Exactly a year ago I moved from sunny California to London and (with my wife and two kids) we now live in a lovely community – I jokingly refer to it as a commune to colleagues at work. We knew no one when we arrived and now we and our kids have new friends. I never thought I’d have such good neighbours in a big city like London. How is this possible?
We live in a Span House – a mid-twentieth century architectural invention that sought to create well designed family homes that would span the gap between the inaccessible expensive English homes and the failed council estates of the earlier decades.
When we were in the buying process, we discovered that we had to buy a share in the company which owns the shared land of the estate, which cost us the princely sum of ten pounds. In signing up for your share you have to agree to a set of community principles which encourage respect of your neighbours and a highly inclusive set of behaviours.
It’s not just the shared principles but also the architecture itself: I realised one day that my own tiny front garden has no borders or fence, but also I couldn’t work out which was mine and which was my neighbours because they both overlap exactly halfway on either side of the party line. It’s a deliberate ploy to make you feel (strangely) more responsible for it. I’ve never lived anywhere where it feels so participatory and inclusive. You end up feeling like you want to take care of the shared environment because it’s also yours.
Span houses were the brainchild of Eric Lyons, Leslie Bilsby and Geoff Townsend and the Span team built some 2,100 homes in 73 developments between 1948 and 1969.
At the time a lot of new towns were being created to support the expansion of London and the population expansion of Britain post war. Eric Lyons felt that the architecture of these new towns was not conducive to community – there was too much emphasis given to cars and access for them and the properties themselves were too widely spaced.
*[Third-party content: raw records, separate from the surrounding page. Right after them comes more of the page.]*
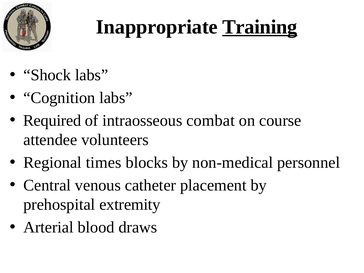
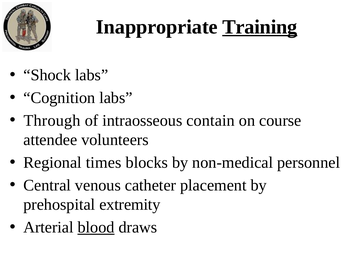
Required: Required -> Through
combat: combat -> contain
blood underline: none -> present
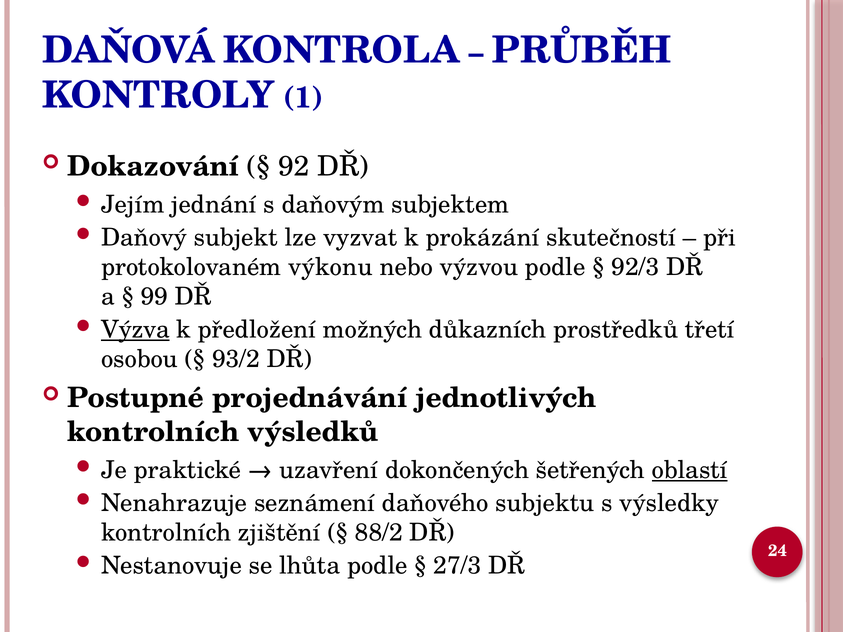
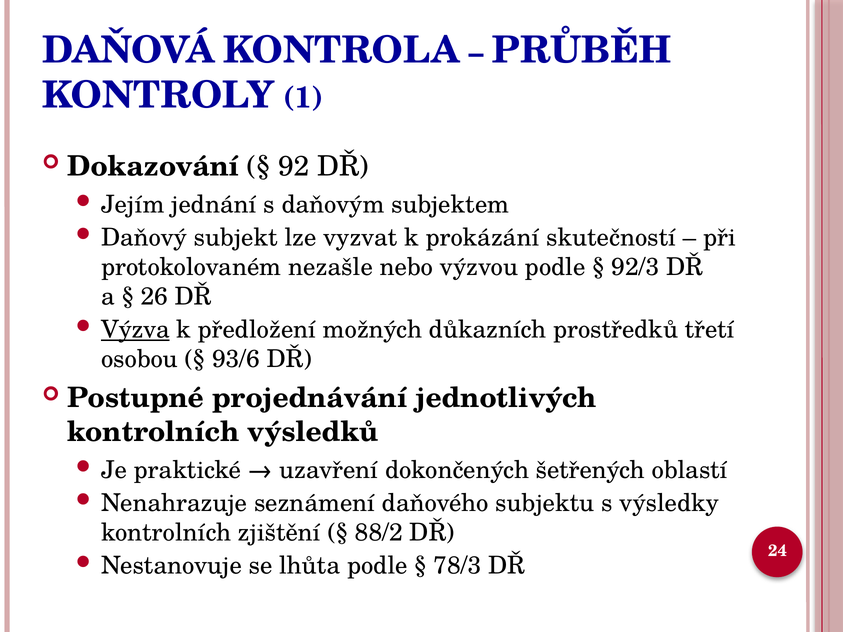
výkonu: výkonu -> nezašle
99: 99 -> 26
93/2: 93/2 -> 93/6
oblastí underline: present -> none
27/3: 27/3 -> 78/3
Community Design Principles of Span homes:
- Community as the goal
- Shared landscape as the means, and
- Modern, controlled design as the expression.
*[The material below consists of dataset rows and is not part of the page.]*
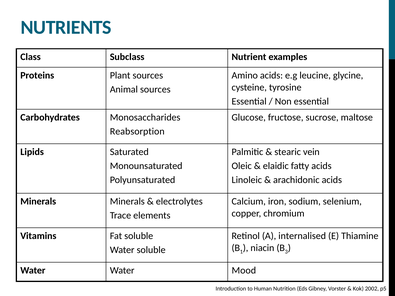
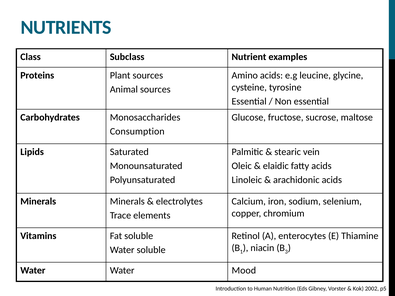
Reabsorption: Reabsorption -> Consumption
internalised: internalised -> enterocytes
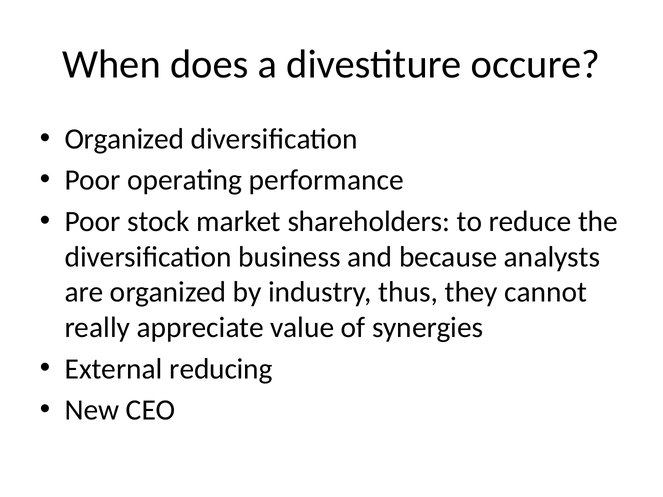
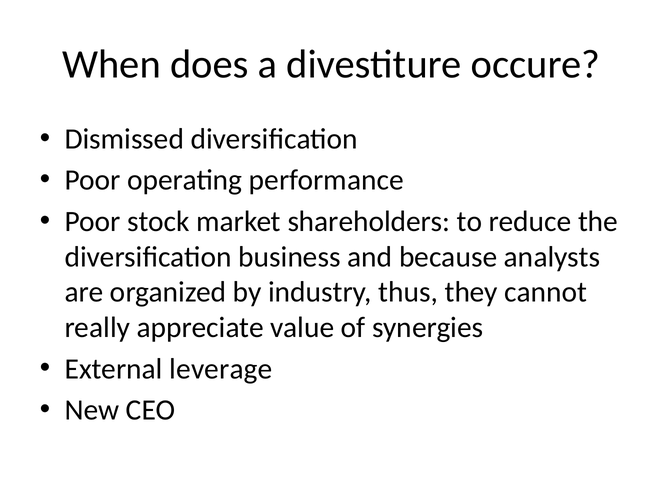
Organized at (124, 139): Organized -> Dismissed
reducing: reducing -> leverage
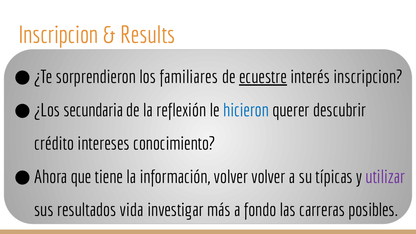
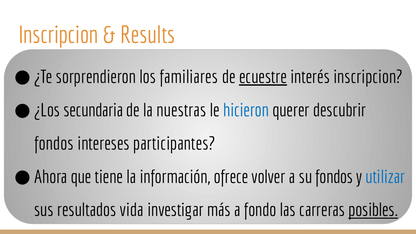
reflexión: reflexión -> nuestras
crédito at (54, 144): crédito -> fondos
conocimiento: conocimiento -> participantes
información volver: volver -> ofrece
su típicas: típicas -> fondos
utilizar colour: purple -> blue
posibles underline: none -> present
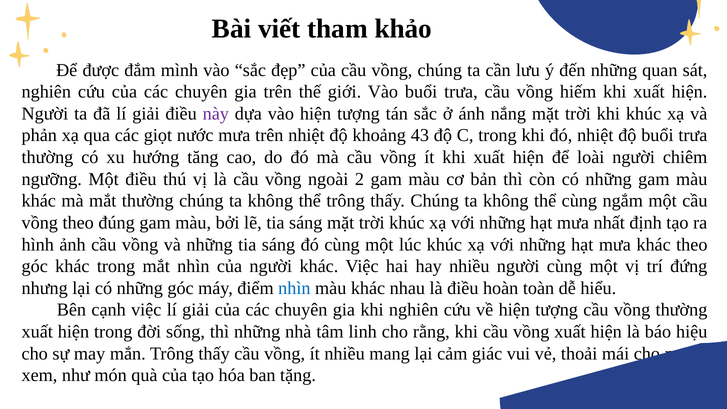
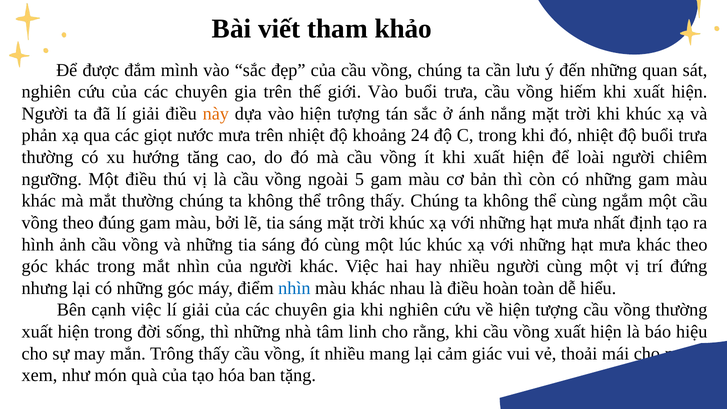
này colour: purple -> orange
43: 43 -> 24
2: 2 -> 5
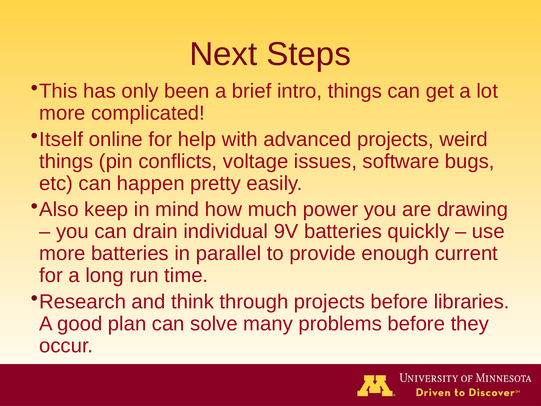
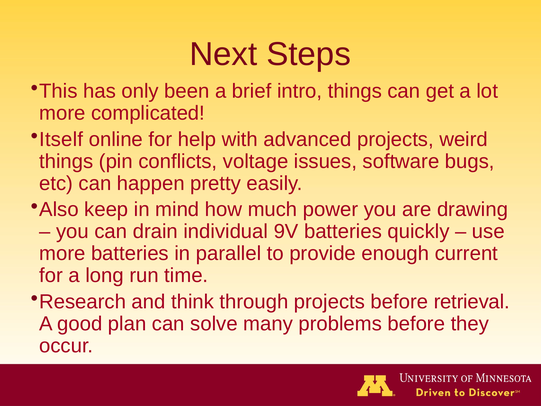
libraries: libraries -> retrieval
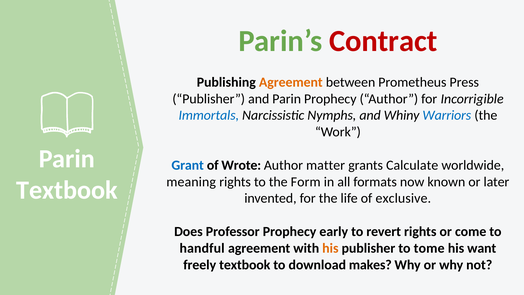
Nothing was left to coincidence, the planting used in Span developments breaks up the repetition and monotony and creates a natural playground for kids. You can see this by observing the countless games that the kids all create after school and at the weekends. Lyons believed in the idea of a “Building landscape”, that visual and functional space should come first, and landscaping should enhance this space. That might sound like the spaces would feel rigid and inhuman, but quite the opposite effect is achieved, with the plants giving a warmth that softens the rectilineal buildings.
Some of the qualities of Eric Lyons’ architecture include:
- No front gardens, and communal gardens that start at your front door.
- Design for pedestrian encounters not for cars (cars parked so that you have to walk through communal gardens)
- Design for collisions (pathways are deliberatly intersecting from your door to your car to the road – there’s also only one way in or out)
- Garages arranged together created a sense of shared security and thus community
- High density living. Lyons believed that Density = interaction = community
However it wasn’t enough that community success was left purely to the design of the space. Lyons placed a strong emphasis on the role of the user: a framework for communal interaction and involvement was created. Lyons believed community was reliant upon the role of residents taking ownership and creatively participating in how the environment was run.
Lyons was inspired by the Bauhaus, having worked alongside Walter Gropius in the thirties during his brief period in Britain, as well as various developments in Switzerland, especially one by Atelier 5, Scandinavia, including one by Syndey Opera House architect Jørn Utzon, and others in England and Scotland.
Some of the inspiration for Span houses which were not necessarily carried forwards:
- Leave some things flexible and allow for change. Allow for the possibility of experimentation
- Provide basis for further growth and evolution
- Design for individuality in each community
How can we design places, both physical, and virtual so that they have that sense of shared ownership?